Heute will ich dir einige Zeilen schreiben und deinem kleinen wöchentlichen Päckchen beilegen.
Ich hoffe, dass es dir stets gut geht, und dass du dich schnell an das Pensionat … (gewöhnt) hast nach den schönen Ferien auf dem Land. Bei uns gibt es nichts Neues und damit sind wir schon sehr zufrieden. Nur noch 2 Wochen und man wird sich schon wiedersehen. In der Zwischenzeit wäre es gut, wenn der Frieden endlich auf die Welt zurückkommt.

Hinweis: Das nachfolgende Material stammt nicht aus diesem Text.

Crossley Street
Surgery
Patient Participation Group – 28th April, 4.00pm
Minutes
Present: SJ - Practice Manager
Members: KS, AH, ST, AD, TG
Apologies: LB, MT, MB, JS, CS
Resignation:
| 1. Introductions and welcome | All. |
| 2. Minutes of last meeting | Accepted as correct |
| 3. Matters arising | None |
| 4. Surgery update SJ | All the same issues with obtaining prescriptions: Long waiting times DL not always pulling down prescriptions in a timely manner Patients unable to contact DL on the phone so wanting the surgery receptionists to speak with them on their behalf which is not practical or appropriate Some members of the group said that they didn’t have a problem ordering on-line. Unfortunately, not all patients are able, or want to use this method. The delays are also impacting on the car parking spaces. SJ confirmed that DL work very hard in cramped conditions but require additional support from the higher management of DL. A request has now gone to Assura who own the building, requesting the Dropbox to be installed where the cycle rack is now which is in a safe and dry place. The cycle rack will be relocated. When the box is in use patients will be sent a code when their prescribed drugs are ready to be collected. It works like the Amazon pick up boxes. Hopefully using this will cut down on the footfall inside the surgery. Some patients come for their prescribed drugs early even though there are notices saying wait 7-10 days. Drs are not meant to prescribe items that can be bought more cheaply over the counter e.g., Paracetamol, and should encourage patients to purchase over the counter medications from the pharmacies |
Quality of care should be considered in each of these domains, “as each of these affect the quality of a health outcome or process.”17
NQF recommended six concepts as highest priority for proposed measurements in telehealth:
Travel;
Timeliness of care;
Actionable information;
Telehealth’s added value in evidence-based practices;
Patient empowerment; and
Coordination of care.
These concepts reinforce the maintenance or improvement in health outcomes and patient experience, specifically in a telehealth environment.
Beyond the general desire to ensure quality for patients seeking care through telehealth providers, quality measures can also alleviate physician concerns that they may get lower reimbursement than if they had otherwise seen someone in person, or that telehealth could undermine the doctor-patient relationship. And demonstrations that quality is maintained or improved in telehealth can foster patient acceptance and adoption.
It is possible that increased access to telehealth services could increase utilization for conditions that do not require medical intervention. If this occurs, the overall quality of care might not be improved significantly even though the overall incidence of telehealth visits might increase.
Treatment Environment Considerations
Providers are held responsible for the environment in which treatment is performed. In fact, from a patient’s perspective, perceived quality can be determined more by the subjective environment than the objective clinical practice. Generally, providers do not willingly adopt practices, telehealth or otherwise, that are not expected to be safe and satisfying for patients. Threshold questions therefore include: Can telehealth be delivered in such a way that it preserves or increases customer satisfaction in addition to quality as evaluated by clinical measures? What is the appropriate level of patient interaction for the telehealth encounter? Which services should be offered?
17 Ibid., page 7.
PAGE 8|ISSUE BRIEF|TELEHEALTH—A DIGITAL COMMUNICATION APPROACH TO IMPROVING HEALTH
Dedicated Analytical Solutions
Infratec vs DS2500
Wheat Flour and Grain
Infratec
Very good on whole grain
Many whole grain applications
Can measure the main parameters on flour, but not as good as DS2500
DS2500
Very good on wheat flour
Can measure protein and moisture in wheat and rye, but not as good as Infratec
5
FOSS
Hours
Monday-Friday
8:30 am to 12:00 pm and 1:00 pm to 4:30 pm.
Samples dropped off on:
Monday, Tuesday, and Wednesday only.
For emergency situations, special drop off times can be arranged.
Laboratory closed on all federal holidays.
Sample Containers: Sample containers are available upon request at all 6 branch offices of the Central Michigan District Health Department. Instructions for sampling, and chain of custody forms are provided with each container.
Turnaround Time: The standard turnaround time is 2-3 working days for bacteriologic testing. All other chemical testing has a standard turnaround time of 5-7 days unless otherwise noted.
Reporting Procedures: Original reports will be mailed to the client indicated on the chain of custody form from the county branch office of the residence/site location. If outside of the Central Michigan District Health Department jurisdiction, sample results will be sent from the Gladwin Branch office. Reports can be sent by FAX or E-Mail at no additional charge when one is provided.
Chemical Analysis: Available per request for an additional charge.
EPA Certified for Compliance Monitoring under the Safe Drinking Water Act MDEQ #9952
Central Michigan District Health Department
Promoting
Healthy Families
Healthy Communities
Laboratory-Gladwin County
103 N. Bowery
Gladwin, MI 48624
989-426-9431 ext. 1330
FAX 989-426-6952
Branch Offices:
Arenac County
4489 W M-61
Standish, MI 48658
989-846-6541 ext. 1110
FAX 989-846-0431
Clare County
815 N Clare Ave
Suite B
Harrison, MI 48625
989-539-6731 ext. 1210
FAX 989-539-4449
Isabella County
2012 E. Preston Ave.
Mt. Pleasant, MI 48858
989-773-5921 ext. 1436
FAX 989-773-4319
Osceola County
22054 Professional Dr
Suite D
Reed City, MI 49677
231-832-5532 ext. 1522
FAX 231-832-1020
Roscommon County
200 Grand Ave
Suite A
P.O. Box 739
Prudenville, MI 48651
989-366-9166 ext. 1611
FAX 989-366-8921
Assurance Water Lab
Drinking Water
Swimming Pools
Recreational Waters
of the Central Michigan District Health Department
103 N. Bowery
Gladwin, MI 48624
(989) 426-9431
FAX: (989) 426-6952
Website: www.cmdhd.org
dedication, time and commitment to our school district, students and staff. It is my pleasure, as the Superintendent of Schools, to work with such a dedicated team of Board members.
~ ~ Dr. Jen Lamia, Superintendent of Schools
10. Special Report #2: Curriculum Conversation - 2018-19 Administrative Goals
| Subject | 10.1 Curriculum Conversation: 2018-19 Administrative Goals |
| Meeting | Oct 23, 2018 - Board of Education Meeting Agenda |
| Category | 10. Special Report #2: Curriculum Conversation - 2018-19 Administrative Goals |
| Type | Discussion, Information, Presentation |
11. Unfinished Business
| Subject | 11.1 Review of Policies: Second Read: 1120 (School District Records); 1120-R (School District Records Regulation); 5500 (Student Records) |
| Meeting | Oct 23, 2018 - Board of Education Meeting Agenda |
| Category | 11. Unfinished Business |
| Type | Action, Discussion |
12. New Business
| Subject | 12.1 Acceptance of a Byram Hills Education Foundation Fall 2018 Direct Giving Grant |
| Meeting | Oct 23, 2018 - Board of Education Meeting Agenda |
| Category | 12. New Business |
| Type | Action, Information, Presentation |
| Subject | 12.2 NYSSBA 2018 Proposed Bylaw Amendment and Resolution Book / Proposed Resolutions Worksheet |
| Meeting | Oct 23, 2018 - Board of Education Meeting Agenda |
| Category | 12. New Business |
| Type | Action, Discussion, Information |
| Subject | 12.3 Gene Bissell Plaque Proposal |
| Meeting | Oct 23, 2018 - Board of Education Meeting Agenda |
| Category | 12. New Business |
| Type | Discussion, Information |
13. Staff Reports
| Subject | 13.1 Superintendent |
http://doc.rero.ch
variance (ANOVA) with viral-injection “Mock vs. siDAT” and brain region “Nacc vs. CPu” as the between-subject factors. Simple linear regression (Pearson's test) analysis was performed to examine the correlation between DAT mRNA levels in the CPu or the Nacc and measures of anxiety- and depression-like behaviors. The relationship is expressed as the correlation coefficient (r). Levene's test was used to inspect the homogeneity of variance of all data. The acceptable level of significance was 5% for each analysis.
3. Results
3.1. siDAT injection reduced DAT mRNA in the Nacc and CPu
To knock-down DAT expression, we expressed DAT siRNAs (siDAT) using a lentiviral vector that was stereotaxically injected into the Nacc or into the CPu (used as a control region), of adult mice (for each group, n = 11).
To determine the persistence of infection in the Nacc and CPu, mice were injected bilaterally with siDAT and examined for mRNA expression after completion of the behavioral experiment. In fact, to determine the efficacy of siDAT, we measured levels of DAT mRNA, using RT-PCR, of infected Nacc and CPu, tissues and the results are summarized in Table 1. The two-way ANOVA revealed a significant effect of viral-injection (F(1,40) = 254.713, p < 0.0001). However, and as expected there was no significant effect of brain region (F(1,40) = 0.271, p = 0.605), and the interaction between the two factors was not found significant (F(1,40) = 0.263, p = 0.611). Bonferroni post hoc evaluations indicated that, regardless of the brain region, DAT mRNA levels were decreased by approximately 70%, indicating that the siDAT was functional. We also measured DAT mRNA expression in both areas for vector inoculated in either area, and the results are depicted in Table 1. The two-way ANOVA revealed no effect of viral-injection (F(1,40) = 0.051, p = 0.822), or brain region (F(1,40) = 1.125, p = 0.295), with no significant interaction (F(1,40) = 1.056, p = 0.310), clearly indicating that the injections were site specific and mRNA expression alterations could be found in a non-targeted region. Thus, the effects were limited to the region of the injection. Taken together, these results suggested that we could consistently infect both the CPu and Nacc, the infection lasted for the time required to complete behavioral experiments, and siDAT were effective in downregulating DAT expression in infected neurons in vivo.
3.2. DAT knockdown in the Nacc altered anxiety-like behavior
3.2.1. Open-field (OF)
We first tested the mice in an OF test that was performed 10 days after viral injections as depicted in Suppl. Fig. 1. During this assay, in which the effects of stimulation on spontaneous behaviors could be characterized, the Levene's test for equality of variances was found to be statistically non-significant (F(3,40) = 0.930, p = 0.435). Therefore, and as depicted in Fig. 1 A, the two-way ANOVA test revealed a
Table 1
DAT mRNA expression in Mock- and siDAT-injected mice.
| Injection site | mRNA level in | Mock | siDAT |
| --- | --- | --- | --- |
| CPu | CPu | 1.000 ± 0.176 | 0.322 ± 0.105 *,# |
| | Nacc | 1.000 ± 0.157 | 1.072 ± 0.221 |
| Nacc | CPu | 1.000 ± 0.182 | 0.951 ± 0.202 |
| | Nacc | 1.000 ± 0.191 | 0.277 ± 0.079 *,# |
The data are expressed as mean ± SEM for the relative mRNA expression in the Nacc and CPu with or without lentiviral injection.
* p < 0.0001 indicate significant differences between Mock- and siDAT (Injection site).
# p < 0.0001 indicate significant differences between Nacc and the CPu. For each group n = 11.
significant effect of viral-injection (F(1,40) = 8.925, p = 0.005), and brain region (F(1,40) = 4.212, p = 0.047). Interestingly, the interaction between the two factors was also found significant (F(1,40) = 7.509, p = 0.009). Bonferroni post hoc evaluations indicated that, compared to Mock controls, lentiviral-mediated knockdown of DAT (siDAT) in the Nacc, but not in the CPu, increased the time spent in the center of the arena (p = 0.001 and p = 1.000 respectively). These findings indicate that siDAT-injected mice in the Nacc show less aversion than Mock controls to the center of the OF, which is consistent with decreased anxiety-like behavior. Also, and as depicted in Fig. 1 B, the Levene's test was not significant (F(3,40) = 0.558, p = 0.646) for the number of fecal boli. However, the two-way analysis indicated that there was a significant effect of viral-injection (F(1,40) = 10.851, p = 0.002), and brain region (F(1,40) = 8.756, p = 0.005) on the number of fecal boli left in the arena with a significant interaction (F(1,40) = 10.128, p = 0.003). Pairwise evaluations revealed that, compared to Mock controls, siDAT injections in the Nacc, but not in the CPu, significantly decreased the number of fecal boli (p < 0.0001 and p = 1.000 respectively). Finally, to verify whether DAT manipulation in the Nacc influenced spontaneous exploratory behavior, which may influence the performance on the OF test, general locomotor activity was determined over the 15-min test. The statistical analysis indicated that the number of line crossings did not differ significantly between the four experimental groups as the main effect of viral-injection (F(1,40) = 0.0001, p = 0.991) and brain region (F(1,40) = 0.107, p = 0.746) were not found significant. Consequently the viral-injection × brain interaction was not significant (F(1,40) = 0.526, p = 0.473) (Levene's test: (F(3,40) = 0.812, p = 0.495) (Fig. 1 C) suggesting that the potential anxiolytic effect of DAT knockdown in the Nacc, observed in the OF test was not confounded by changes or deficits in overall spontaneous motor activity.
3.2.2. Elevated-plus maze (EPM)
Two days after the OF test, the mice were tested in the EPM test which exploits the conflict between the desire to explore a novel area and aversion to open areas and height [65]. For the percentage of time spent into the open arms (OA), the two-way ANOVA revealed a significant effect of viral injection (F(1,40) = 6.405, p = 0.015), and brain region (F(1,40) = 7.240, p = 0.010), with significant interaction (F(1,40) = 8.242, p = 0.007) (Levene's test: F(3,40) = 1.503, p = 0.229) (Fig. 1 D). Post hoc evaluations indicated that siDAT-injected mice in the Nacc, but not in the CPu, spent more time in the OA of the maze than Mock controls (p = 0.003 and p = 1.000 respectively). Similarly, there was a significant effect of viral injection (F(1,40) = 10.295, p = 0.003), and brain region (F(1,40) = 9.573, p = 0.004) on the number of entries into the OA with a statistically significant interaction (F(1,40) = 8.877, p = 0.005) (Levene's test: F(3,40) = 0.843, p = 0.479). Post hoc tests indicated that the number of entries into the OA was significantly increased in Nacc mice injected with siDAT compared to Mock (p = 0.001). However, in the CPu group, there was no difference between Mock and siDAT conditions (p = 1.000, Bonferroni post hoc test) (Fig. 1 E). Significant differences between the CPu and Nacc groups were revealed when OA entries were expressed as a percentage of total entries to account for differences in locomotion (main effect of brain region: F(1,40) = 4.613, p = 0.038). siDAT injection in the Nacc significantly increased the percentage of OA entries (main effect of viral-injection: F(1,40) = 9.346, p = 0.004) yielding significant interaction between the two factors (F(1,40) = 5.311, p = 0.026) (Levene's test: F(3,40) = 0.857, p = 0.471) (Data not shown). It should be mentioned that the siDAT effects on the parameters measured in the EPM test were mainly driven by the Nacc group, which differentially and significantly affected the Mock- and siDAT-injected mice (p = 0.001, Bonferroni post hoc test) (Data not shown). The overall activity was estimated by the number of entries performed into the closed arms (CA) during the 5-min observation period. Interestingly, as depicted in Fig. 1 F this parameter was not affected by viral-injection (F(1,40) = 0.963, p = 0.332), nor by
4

Ich umarme dich ganz fest, liebe kleine Edith
Adele und Max
Ich umarme dich noch einmal, mein Liebling… Adele
(Übersetzung 07-2019 GS)
Führerschein, ausgestellt für Mendel Verständig,
unterschrieben "Max Verständig", am 20. Juli 1928 in Magdeburg.
Quellen und Literatur
Adressbücher Kassel
Hessisches Hauptstaatsarchiv Wiesbaden, Entschädigungsakte HHStAW 518, 71747
Kleinert und Prinz: Namen und Schicksale der Juden Kassels, Hg. Stadt Kassel, 1986
http://www.bundesarchiv.de/gedenkbuch
https://www.geschichtsspuren.de/artikel/ruestungsproduktion-logistik/104-munitionswerk-
https://yvng.yadvashem.org/index.html?language=de; Bilder aus Privatbesitz Bilfeld, Toulouse
Jochen Boczkowski, Juni 2019
Nachtrag November 2021
Wir verdanken Nicole Tödtli vom Stadtarchiv Kassel folgenden Hinweis:
Max Verständig ist im Zusammenhang mit den November-Pogromen 1938 verhaftet worden und am 10. November als „Aktionsjude“ in das Konzentrationslager Buchenwald verschleppt worden, zusammen mit etwa 250 weiteren Männern aus Kassel. Diese Inhaftierung und die dabei erfahrene entwürdigende Behandlung dürfte seinen Entschluss zur Emigration nach Belgien beeinflusst haben.